Basic bitch is interesting because while bitch, in this expression, is used in a way that is contemptuous of femaleness in general, the word basic is deployed as a class insult that is specific to the victim. The verbal magic that makes bitch an acceptable way to name someone’s gender in this context is its use in this way by flamboyantly gay men ironically imitating black slang. Women came to be able to say it by putting the invisible gay-quotes around the original invisible black-quotes until it finally became almost ordinary usage. The knife of class contempt slips in unnoticed in the amnesty for the gender insult.

Basic bitch is elegantly vicious, but the second usage is a slur masterpiece. Referring to one’s companion as “my bitch” is merely misogynistic, but to make someone your bitch layers on contempt for homosexuality—“I dominate him utterly by using him sexually as I’d use a woman.” Moreover, the expression does not refer to just any woman—the usage retains its original identification with black prison slang, so implicitly, the bitch in question is specifically black, making it a rare natural trifecta of offensive usage. It is a “natural” trifecta because there is no literal or implied list of insults—the dimensions of the insult are all implicit in a single statement.

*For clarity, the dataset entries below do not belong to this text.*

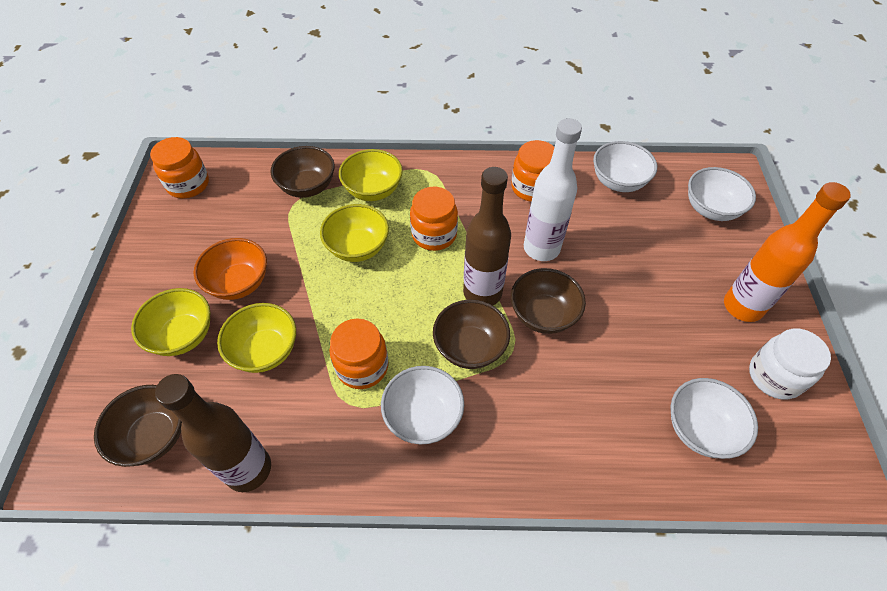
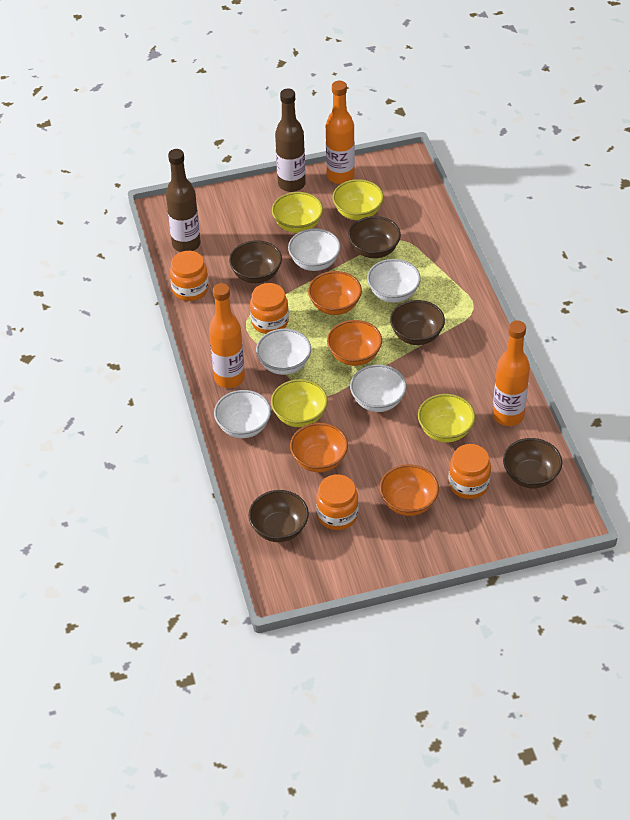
brown bowl: 4 -> 5
orange bottle: 1 -> 3
orange bowl: 1 -> 4
white bottle: 1 -> 0
white bowl: 4 -> 5
white jar: 1 -> 0

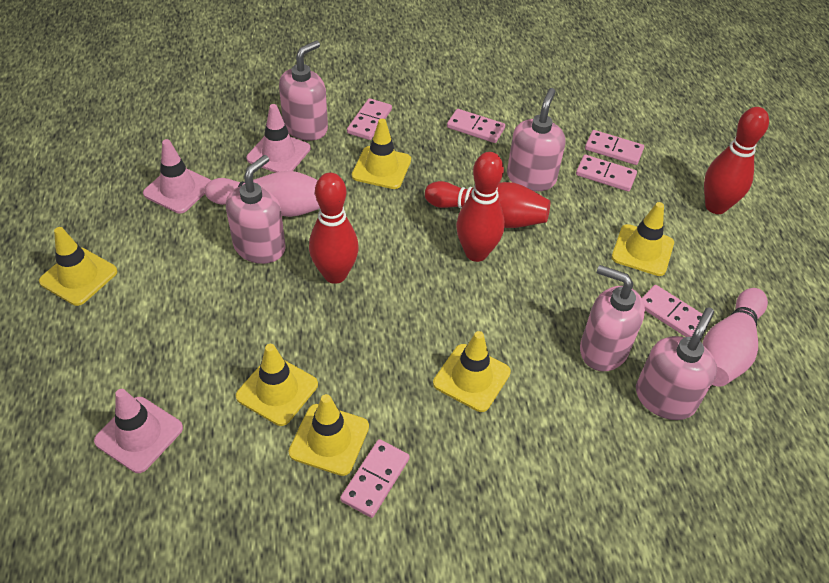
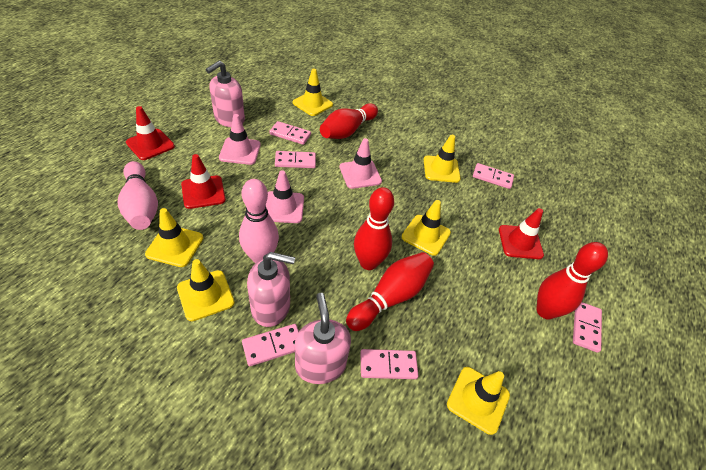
pink soap dispenser: 5 -> 3
red traffic cone: 0 -> 3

Invective as an art is more than just piling on abuse–it requires playing creatively with the limits of what can be said in a specific time and place. Sadly, we’re probably not entering a new golden age of invective. Gems like this are essentially folk art and likely to remain so, at best a guilty pleasure for the cultural elite whose freedom to abuse is increasingly held in check by a dull-witted Grundy class enabled by Internet search-enabled corporate and government supervision.